Exercise directions: For the entries that follow, set down each one exactly and drop any pictures.
(Extracted material)
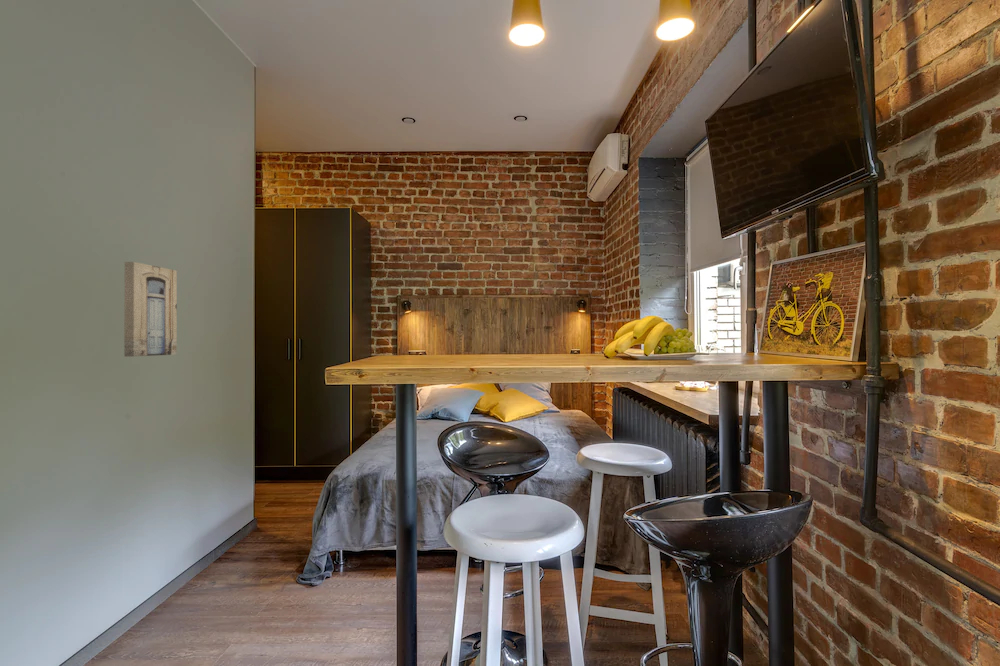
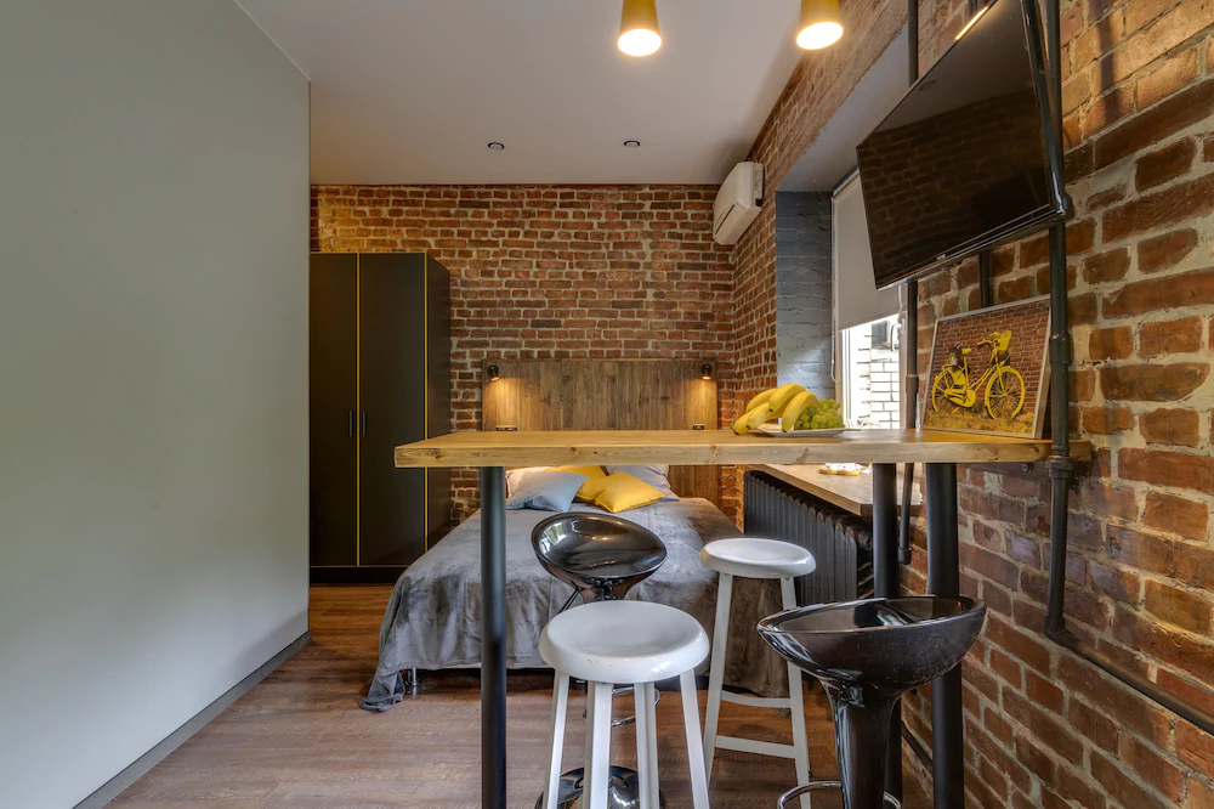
- wall art [123,261,178,358]
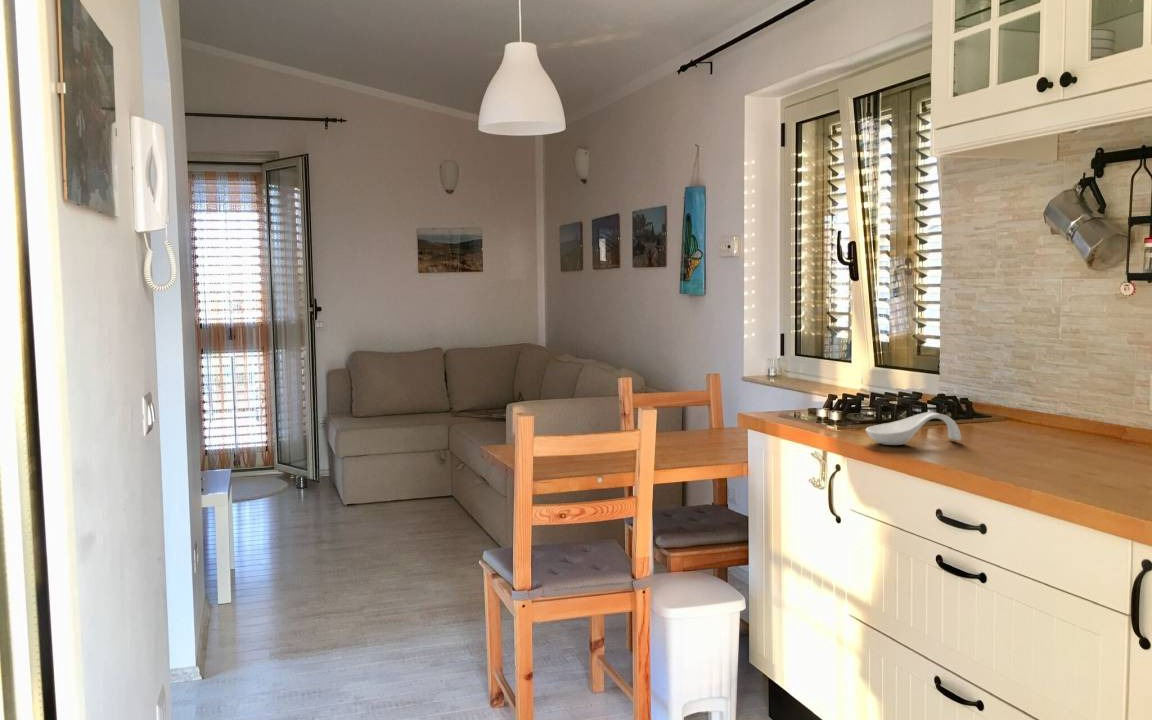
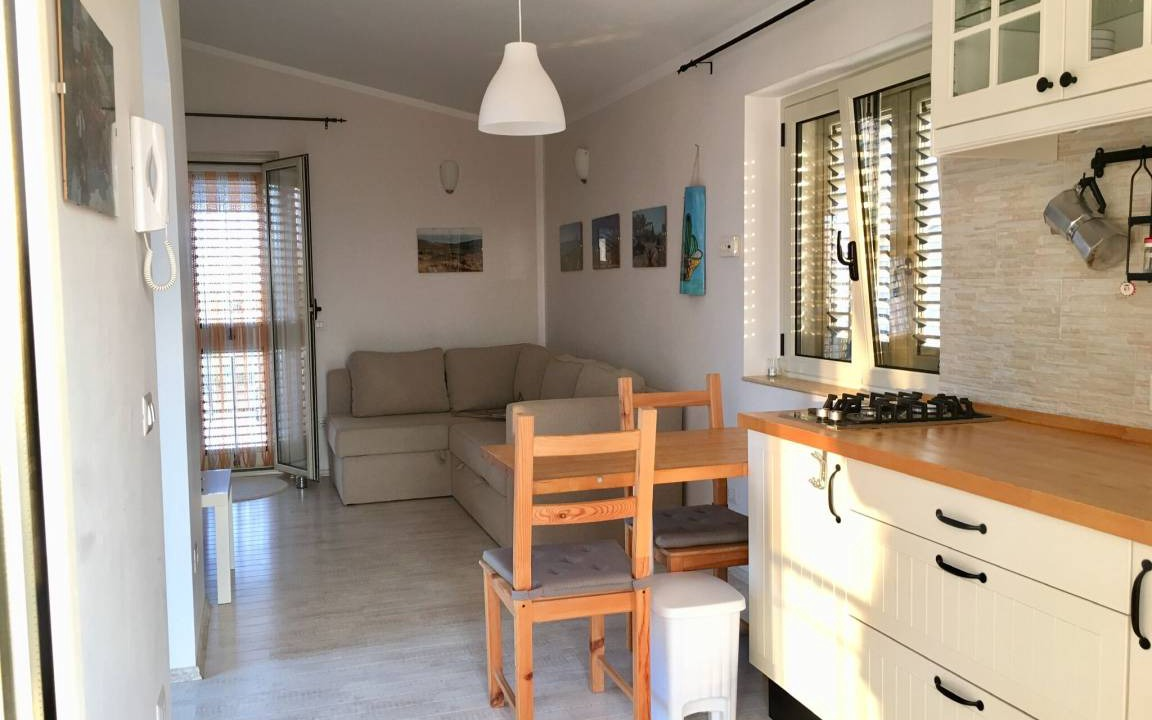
- spoon rest [865,411,962,446]
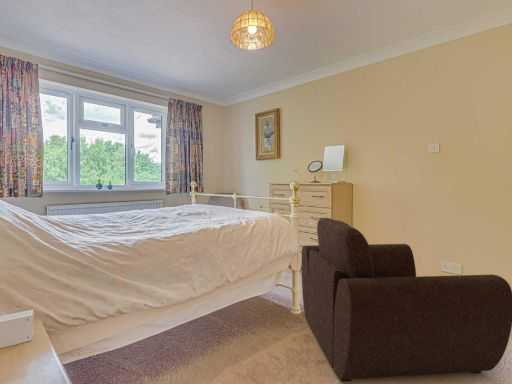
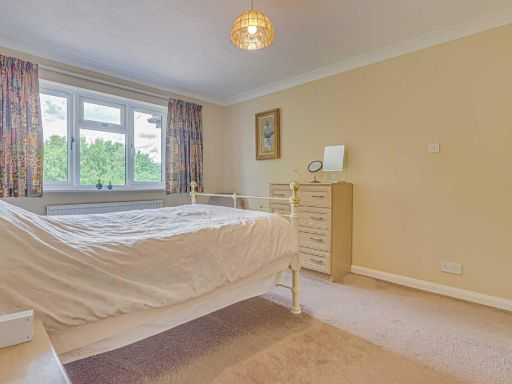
- armchair [300,217,512,383]
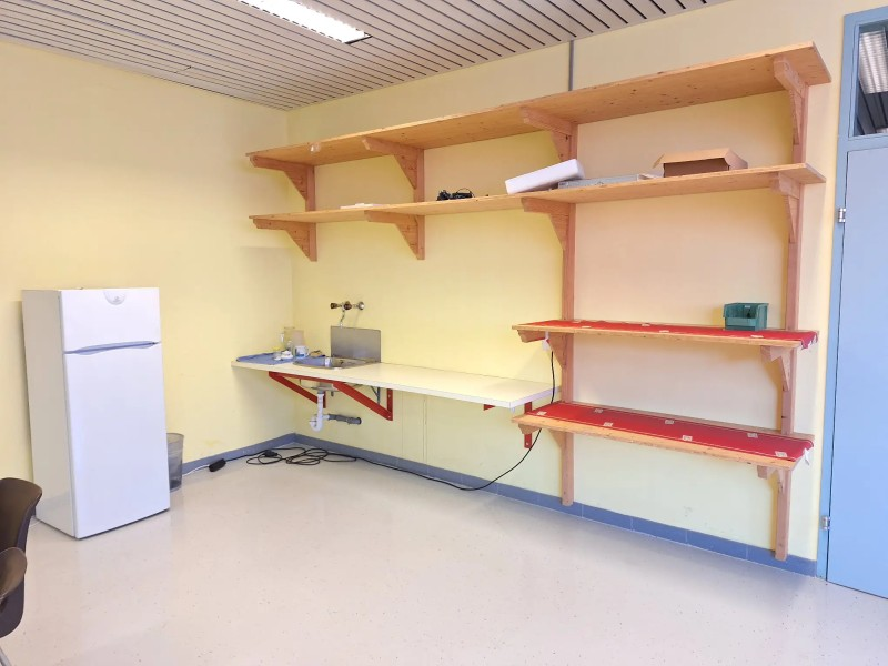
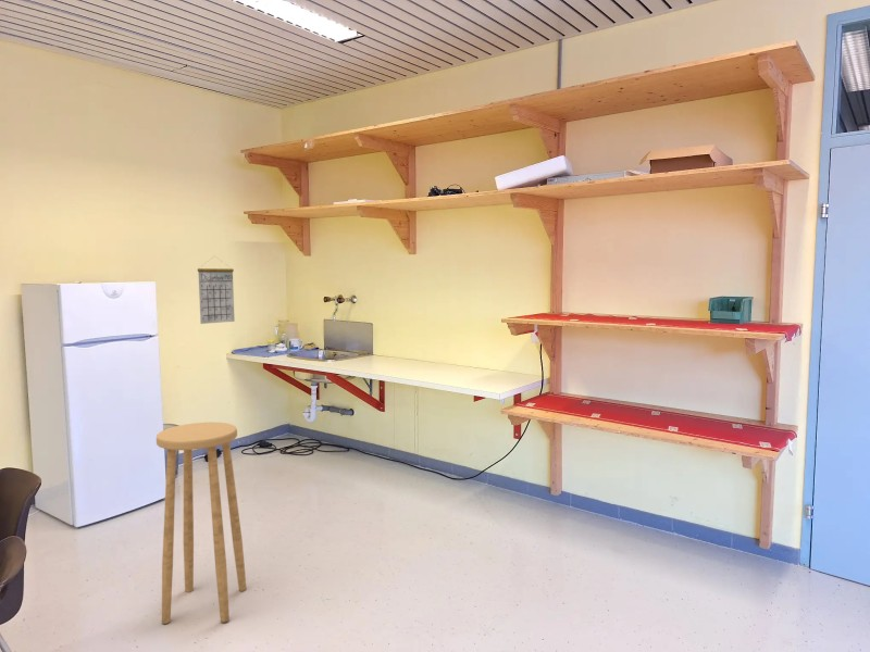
+ stool [156,422,248,625]
+ calendar [197,255,236,325]
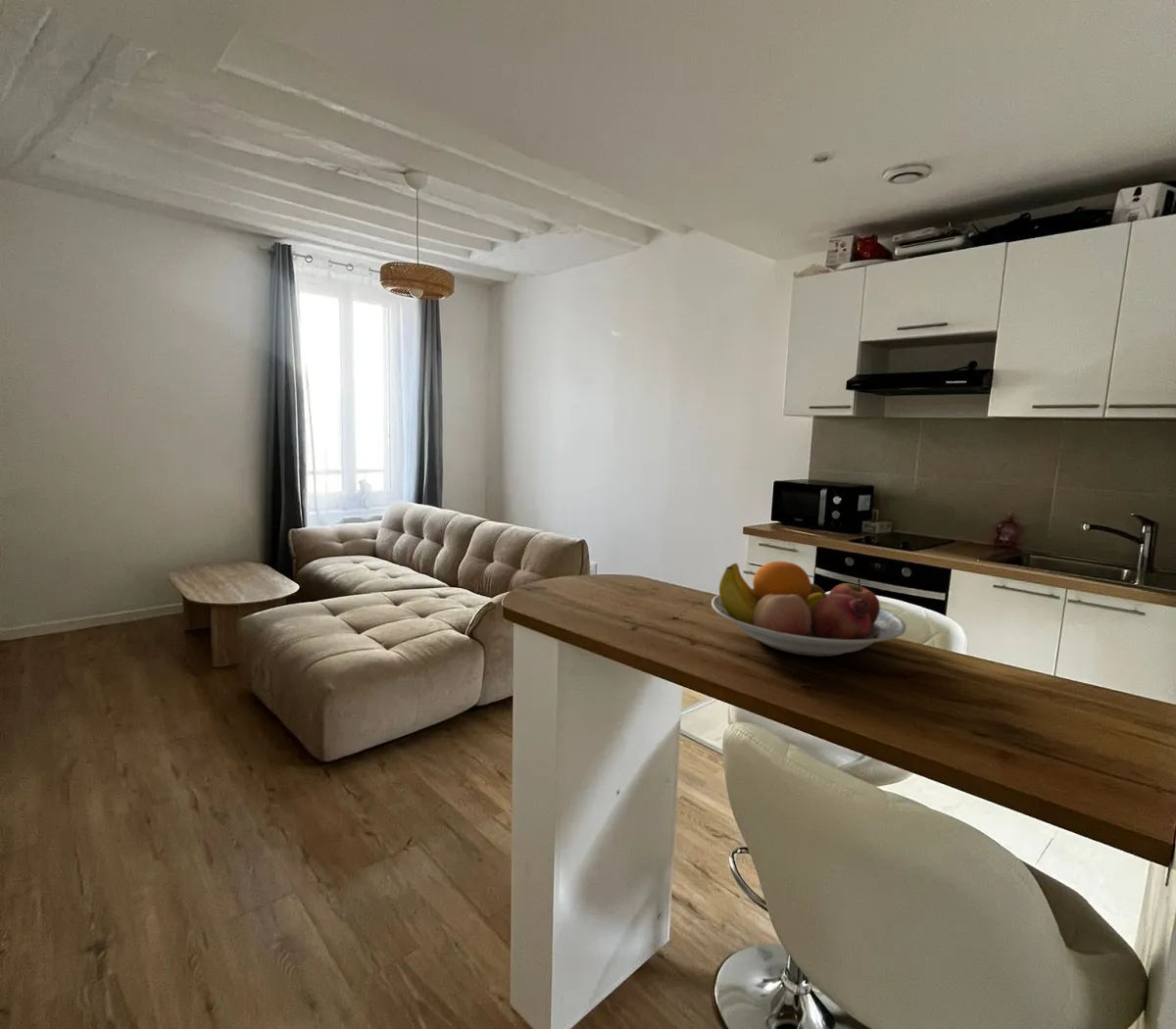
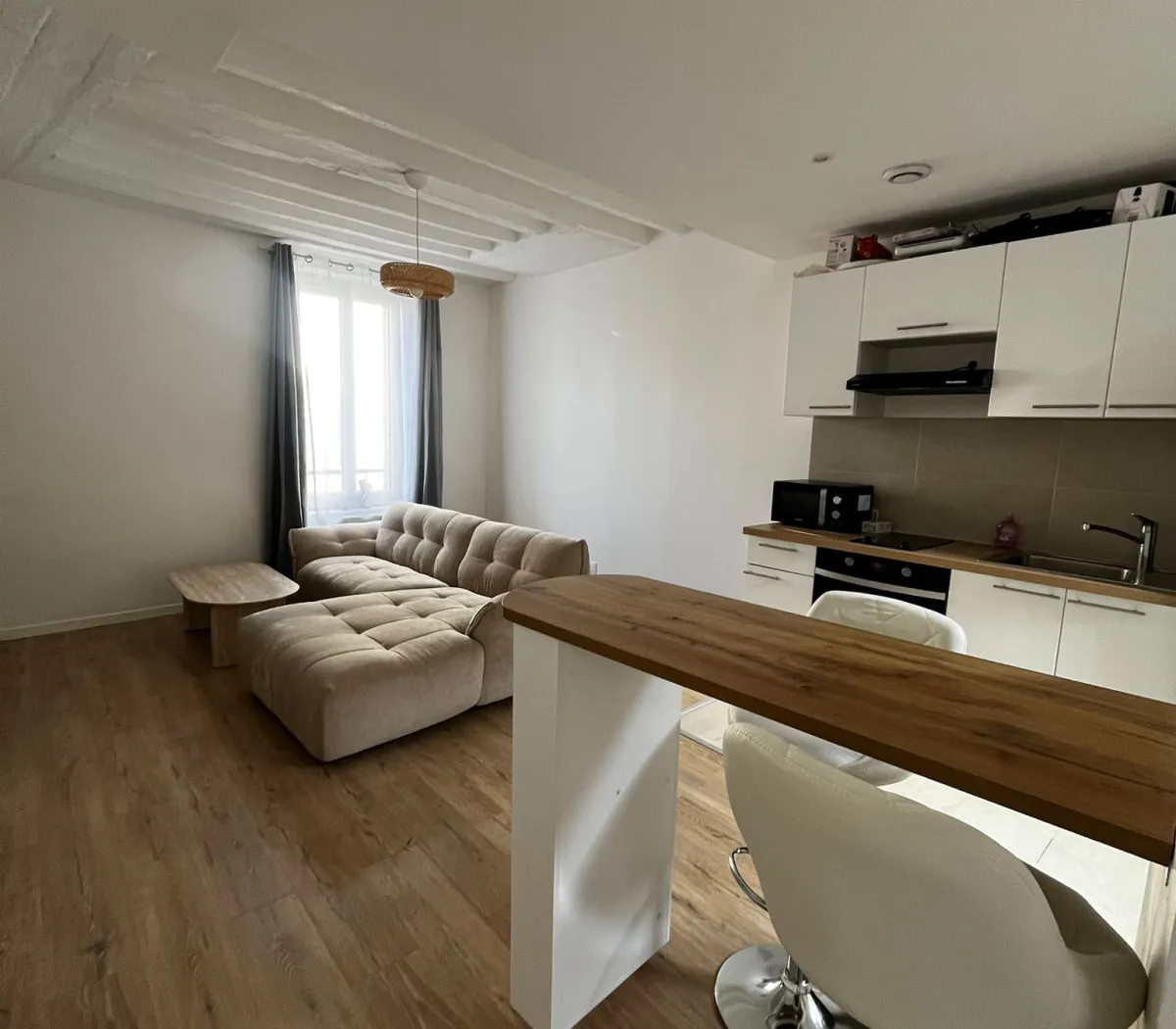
- fruit bowl [711,561,907,658]
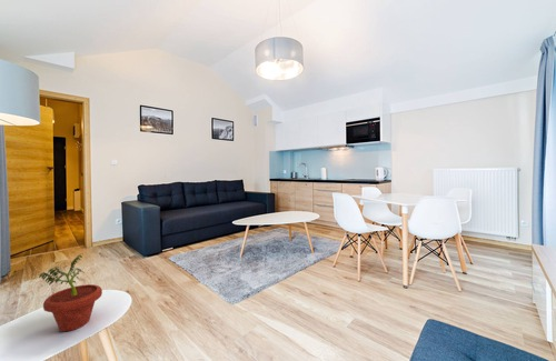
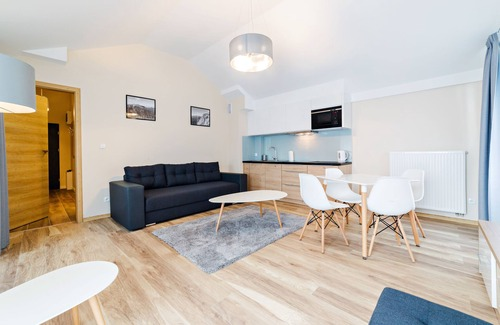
- potted plant [38,253,103,332]
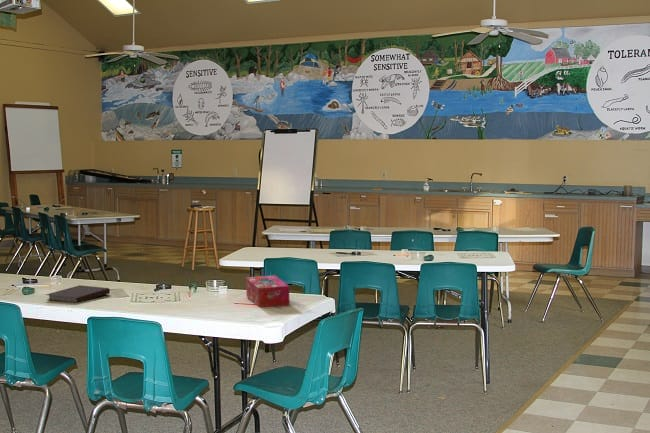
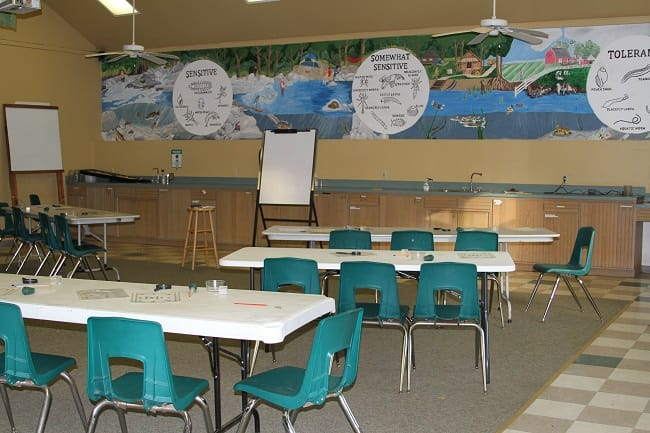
- notebook [45,284,111,304]
- tissue box [245,274,290,308]
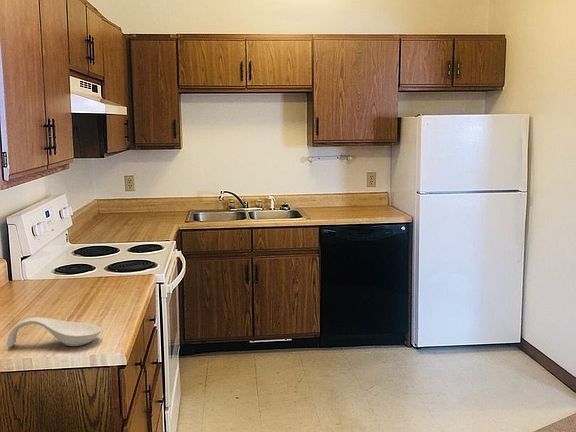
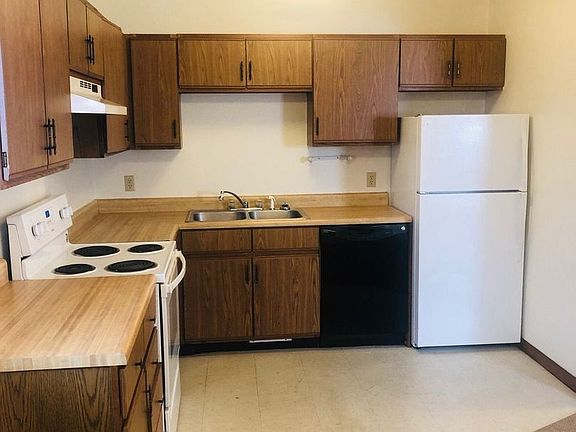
- spoon rest [6,316,102,348]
(End Extracted material)
Response to the task:
- wall art [123,261,178,358]
- spoon rest [865,411,962,446]
- armchair [300,217,512,383]
+ stool [156,422,248,625]
+ calendar [197,255,236,325]
- fruit bowl [711,561,907,658]
- potted plant [38,253,103,332]
- notebook [45,284,111,304]
- tissue box [245,274,290,308]
- spoon rest [6,316,102,348]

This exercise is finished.